Hisashi Tanaka

Biography

My career goal is to contribute to human health through scientific discoveries and innovations.  During my 5-year career as a surgical oncologist, I saw many cancer patients who developed very aggressive tumors.  Because none of the treatments were effective for those patients, I realized the necessity of transformational developments leading to new treatments for cancer patients. My research focuses on the mechanism of gene amplification, a process which drives aggressive tumor phenotypes, such as tumor progression and therapy resistance.  I have provided novel insights on both genetic and genomic factors involved in gene amplification (Tanaka et al., 2002, 2005, 2007 and 2009; Marotta et al., 2012b and 2013).  In my search for the mechanisms of gene amplification, I have developed novel cell-based and genome-wide assays.  I have also gained deep insights on human genetic variation and genome evolution (Zhao et al., 2009; Marotta et al., 2012a), subjects that are important to understand the tumor cell evolution.  More specifically, my recent research programs focus on the role of replication stress in the initiation of gene amplification.  I am currently investigating the processes underlying naturally occurring stalled replication forks (Kondratova et al., in press; Watanabe et al., submitted).  My program integrates knowledge from simple organisms and other model systems and test this knowledge in the setting of naturally occurring stalled forks in cancer cells.  We believe that such a strategy will provide a novel insight into cancer genome instability.   In summary, armed with expertise in both the concepts (cancer biology, human genetics and molecular evolution) and methodology (molecular biology, cell biology and genomics), I am dedicated to the development of interventions for novel cancer diagnostics and treatments.  

Research Interest

The research goal of Hisashi Tanaka, MD, PhD, is to promote innovative diagnostic and treatment approaches for breast cancer through scientific discoveries, in particular the discoveries in the mechanisms of genome instability. Genome instability is an enabling characteristic through which tumor cells acquire indefinite proliferation and metastatic capabilities. Genome instability originates from deficiencies in DNA replication and repair functions. Thus better understanding of DNA damage and repair mechanisms is crucial and leads to the improved management of cancer patients.

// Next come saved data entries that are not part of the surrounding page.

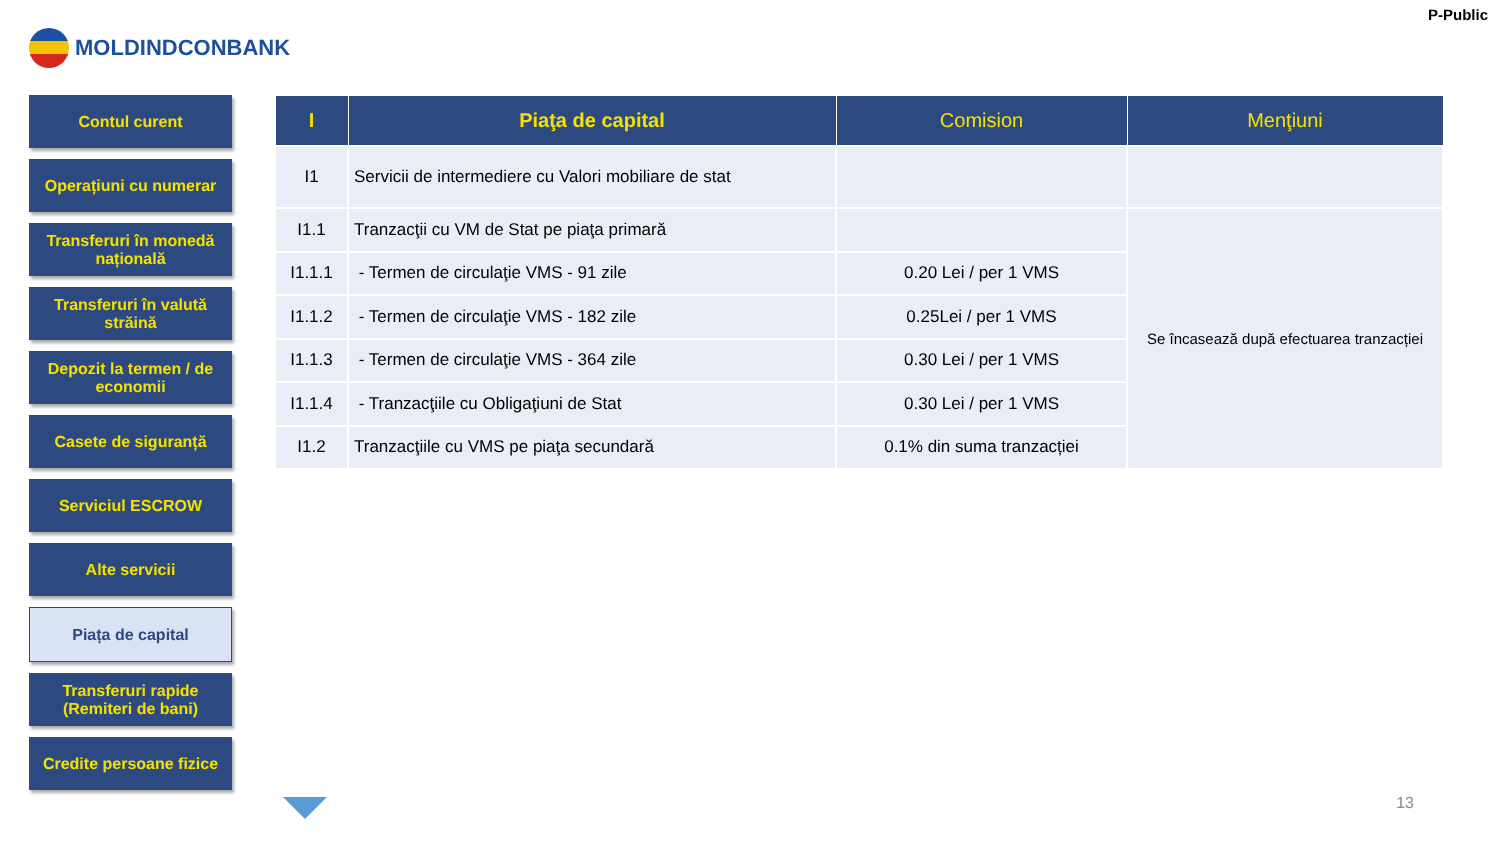P-Public
MOLDINDCONBANK
Contul curent
Operațiuni cu numerar
Transferuri în monedă națională
Transferuri în valută străină
Depozit la termen / de economii
Casete de siguranță
Serviciul ESCROW
Alte servicii
Piața de capital
Transferuri rapide (Remiteri de bani)
Credite persoane fizice
| I | Piaţa de capital | Comision | Menţiuni |
| --- | --- | --- | --- |
| I1 | Servicii de intermediere cu Valori mobiliare de stat | | |
| I1.1 | Tranzacţii cu VM de Stat pe piaţa primară | | Se încasează după efectuarea tranzacției |
| I1.1.1 | - Termen de circulaţie VMS - 91 zile | 0.20 Lei / per 1 VMS | |
| I1.1.2 | - Termen de circulaţie VMS - 182 zile | 0.25Lei / per 1 VMS | |
| I1.1.3 | - Termen de circulaţie VMS - 364 zile | 0.30 Lei / per 1 VMS | |
| I1.1.4 | - Tranzacţiile cu Obligaţiuni de Stat | 0.30 Lei / per 1 VMS | |
| I1.2 | Tranzacţiile cu VMS pe piaţa secundară | 0.1% din suma tranzacției | |
13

This is very important for breast cancer, because deficiencies in DNA replication and repair underlie the etiologies of familial breast cancer (BRCA1 and BRCA2 tumors) and an aggressive tumor subtype (HER2 amplification). Furthermore, cancer treatments often employ DNA-damaging agents (radiation, chemotherapy etc.). Tanaka's major research accomplishment is defining molecular mechanisms underlying gene amplification (palindromic gene amplification). Gene amplification is initiated by DNA breaks and drives the development of aggressive tumors, such as tumors at advanced stages and therapy-resistant tumors. At Cedars-Sinai, Tanaka is expanding his mechanism study to investigate how cells acquire DNA breaks that lead to genome instability. DNA breaks could occur during replication, when DNA is most vulnerable. However, because DNA replication is a dynamic process, investigations of DNA replication have been limited. Tanaka and his colleagues have overcome the problems and are now able to investigate the dynamic processes leading to gene amplification. He also gained insights on human genetic variations and genome evolution, and has kept up with the quickly evolving fields of genome biology and human genetics. In summary, armed with expertise in concepts and methodologies, Tanaka is dedicated to developing innovative approaches for the care of cancer patients.